Another conference high point was the “master class” session with Bishop T.D. Jakes. Bishop Jakes is a highly influential religious leader, master communicator, philanthropist, and business leader. I have to admit, somewhat ashamedly, that I had never closely followed Bishop Jakes, nor had I ever heard him speak at length. He spoke primarily of his experiences in life and business, including the “business side” of his ministry. His comments focused on the role of instinct vs. intellect in our decision making processes. I can’t possibly do the topic justice here, but suffice it to say that I was blown away. I commented to people immediately afterward that every sentence that came from his mouth seemed profound. Bishop Jakes certainly has a gift, one that I am at least beginning to appreciate. I purchased a copy of his book, Instinct, immediately after he spoke, and presented him with a copy of Proving Ground: A Memoir.

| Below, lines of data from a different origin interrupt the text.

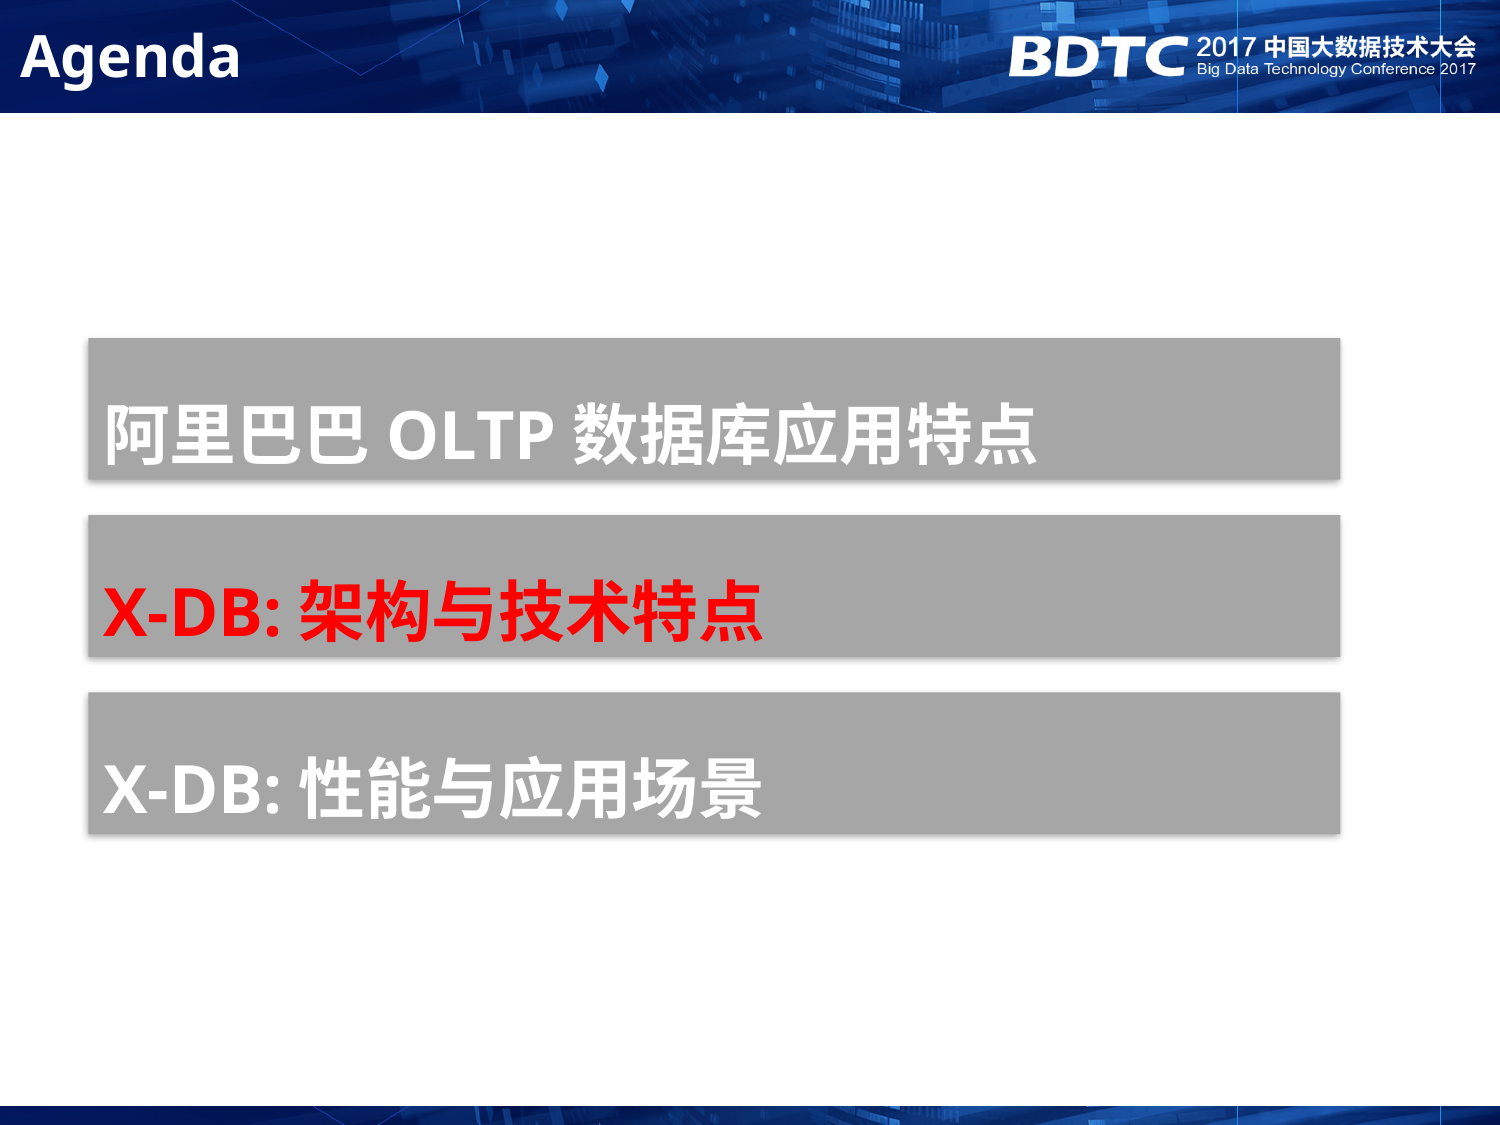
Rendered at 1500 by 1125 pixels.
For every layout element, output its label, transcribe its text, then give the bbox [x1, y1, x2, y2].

text_box 阿里巴巴OLTP数据库应用特点 [88, 337, 1341, 480]
picture [0, 1106, 1500, 1125]
text_box X-DB:性能与应用场景 [88, 692, 1341, 835]
picture [0, 0, 1500, 113]
text_box X-DB:架构与技术特点 [88, 514, 1341, 658]
title Agenda [5, 11, 869, 114]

Other high points at BEEC 2014 involved distinctly lighter moments. While I was signing books at the conference expo, I looked across the aisle and saw Bern Nadette Stanis, star of the 70’s sitcom Good Times. Like most men my age, I had a deep and enduring 70’s crush on Ms. Stanis, so couldn’t pass on the opportunity to meet and talk with her. Turns out she was at the conference to raise funds for Alzheimer’s disease awareness and treatment. She is the national black spokesperson for the Alzheimer’s Association. Bern Nadette is a sweet person, and still quite beautiful. I enjoyed talking with her, and was happy to cross that long-imagined meeting off my bucket list. As I said in an earlier Facebook post, “I can die now.”

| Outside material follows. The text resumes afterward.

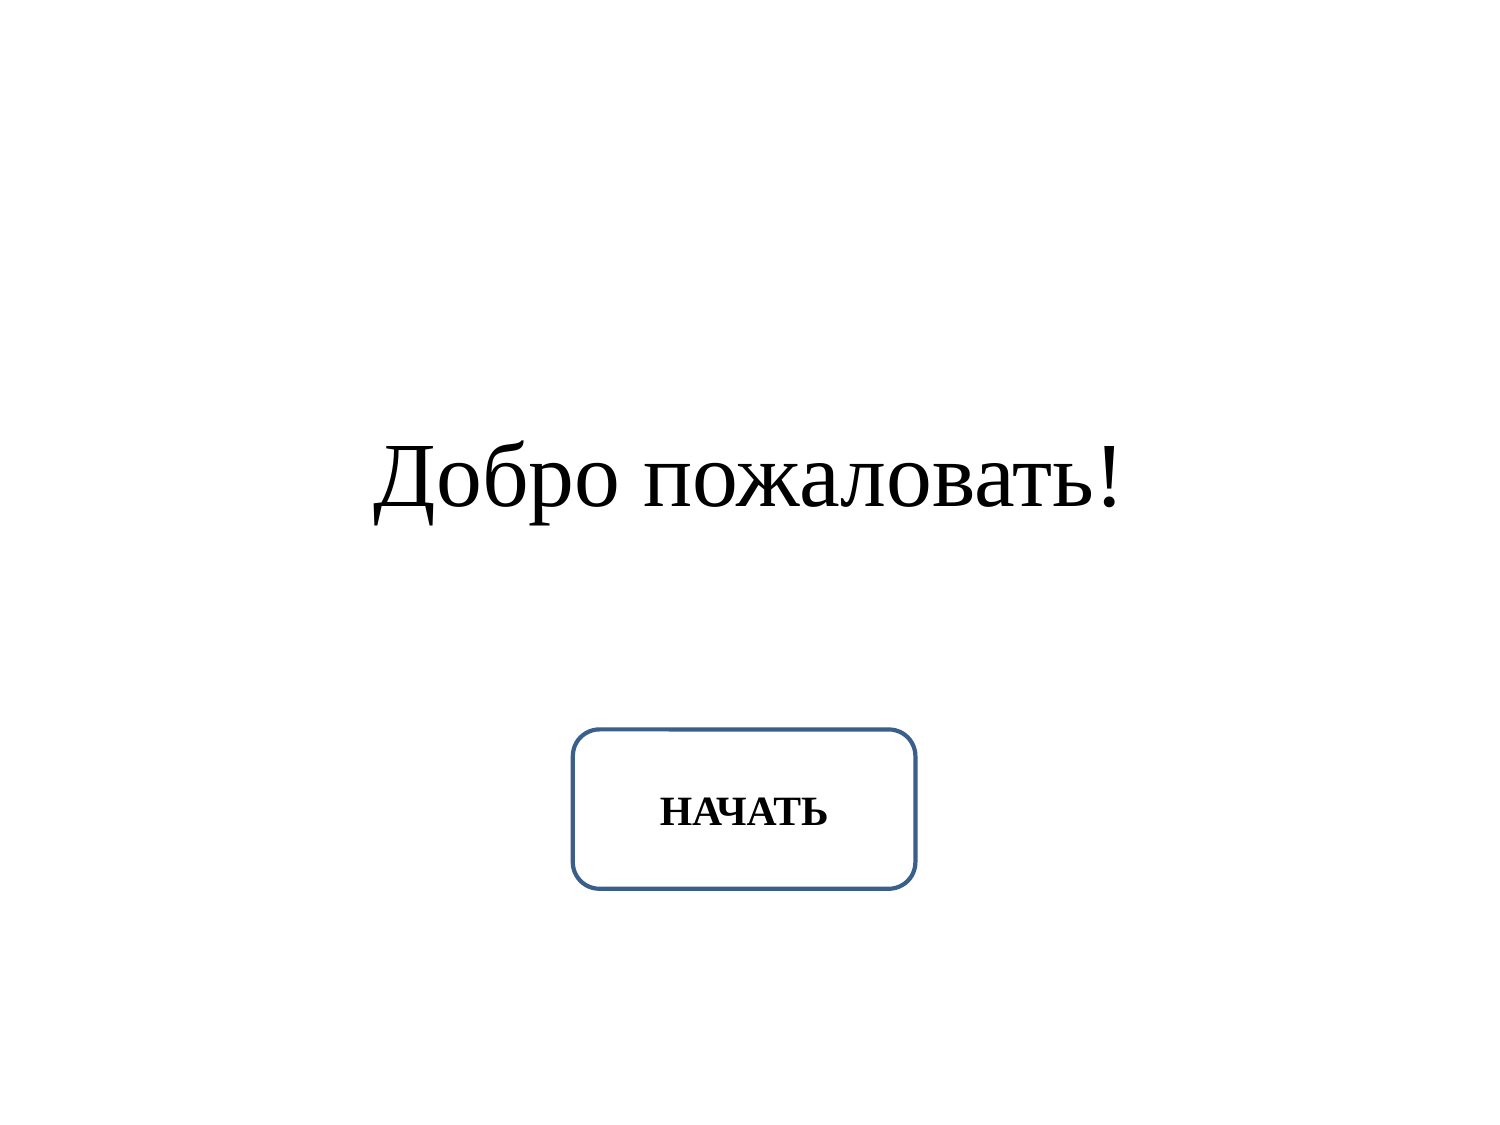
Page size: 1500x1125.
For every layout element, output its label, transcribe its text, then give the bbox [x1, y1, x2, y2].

title Добро пожаловать! [112, 349, 1388, 591]
text_box НАЧАТЬ [570, 727, 918, 891]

Owing to its status as the home of “that team from Ohio,” Columbus never held much appeal for me, a Michigan grad. However, the Black Enterprise conference afforded the opportunity to see much more of the city than I had ever seen before. One of the more impressive spots I visited was Tech Columbus, the technology incubator/accelerator associated with Ohio State University. I gave a “Lunch and Learn” lecture there that dealt with my own entrepreneurship journey, and I of course signed some books. Tech Columbus is an impressive space, and the businesses I encountered there seemed engaged in some high-potential activities. As an aside, technology incubators seem to be springing up everywhere nowadays. It’s going to be interesting (and hopefully gratifying) to see the effect these outfits have on the economy in years to come. Everyone associated with these incubators seems to be considering the same questions: “How effective are we at facilitating high-impact businesses? How can we be more effective?”
All in all, the trip to BEEC 2014 in Columbus was enlightening and invigorating, and I look forward to following up with many of the new contacts I made there.